Lovvorn insists that his lawyers-in-training face off against each other, taking sides in debates involving topics such as hunting endangered species, Japanese whaling, and wolf restoration. The discussions are often charged, and always instructive. Whaling, for example, raises the question of cultural norms and whether it’s appropriate to “impose our views based on our value systems on other countries,” said Lovvorn, who makes sure that students with a strong stance on a particular topic argue the opposing view.

Animal protection is far from comprehensive. Part of the problem stems from the fact that the law is strictly divided into property and people, said Lovvorn, “and animals are on the property side of that equation.”

Outdated cruelty codes address only the most extreme acts. The Animal Welfare Act covers the treatment of animals in research and exhibitions, and Massachusetts is one of the few states with a law governing the treatment of farm animals. But mostly “it’s a process of trying to apply other laws to try to protect animals and ensuring that those few laws that apply are fully enforced,” said Lovvorn.

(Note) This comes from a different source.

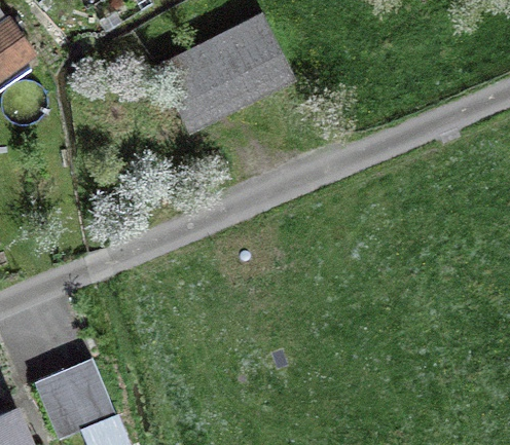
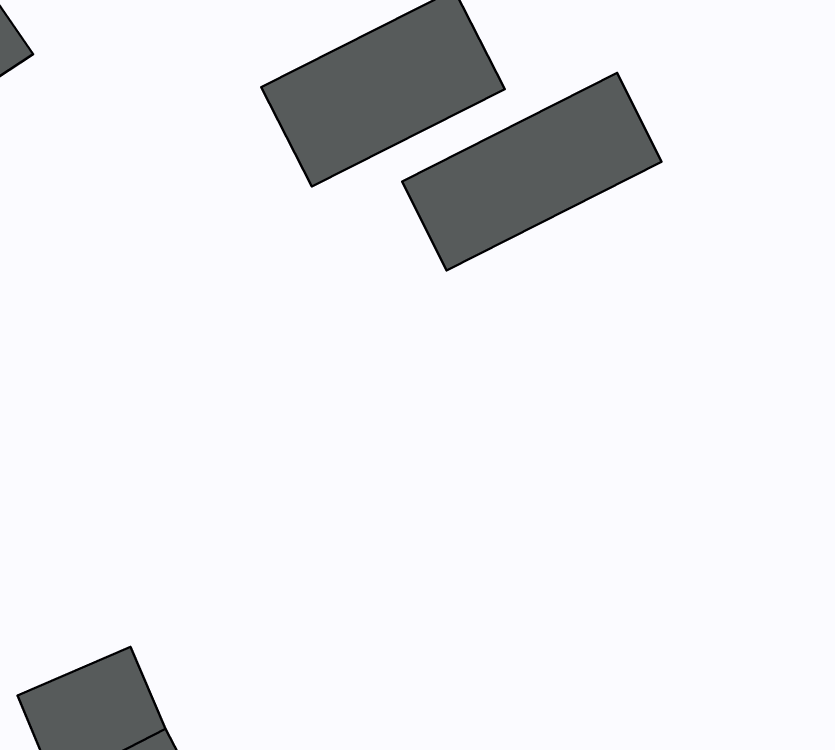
building: none -> [402,73,662,271]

“In addition, the greatest threats to animal welfare are institutional and commercial in nature, but for the most part animal laws are focused on one-off acts of animal cruelty.”

Harvard Law is trying to change the landscape. In May, the animal law program released its first formal policy publication. The report examines the far-reaching effects of the Protect Interstate Commerce Act of 2018, an amendment to the 2018 Farm Bill that would roll back state and local laws regarding animal welfare and agricultural products, as well as the environment.

“Harvard is leading the way,” said Lovvorn. “The animal law program here has more courses, more conferences, more speakers, more student group activity, more visiting scholars. It’s an amazing program that arose out of really important gifts, and other schools are taking notice and increasing their programming in this area.”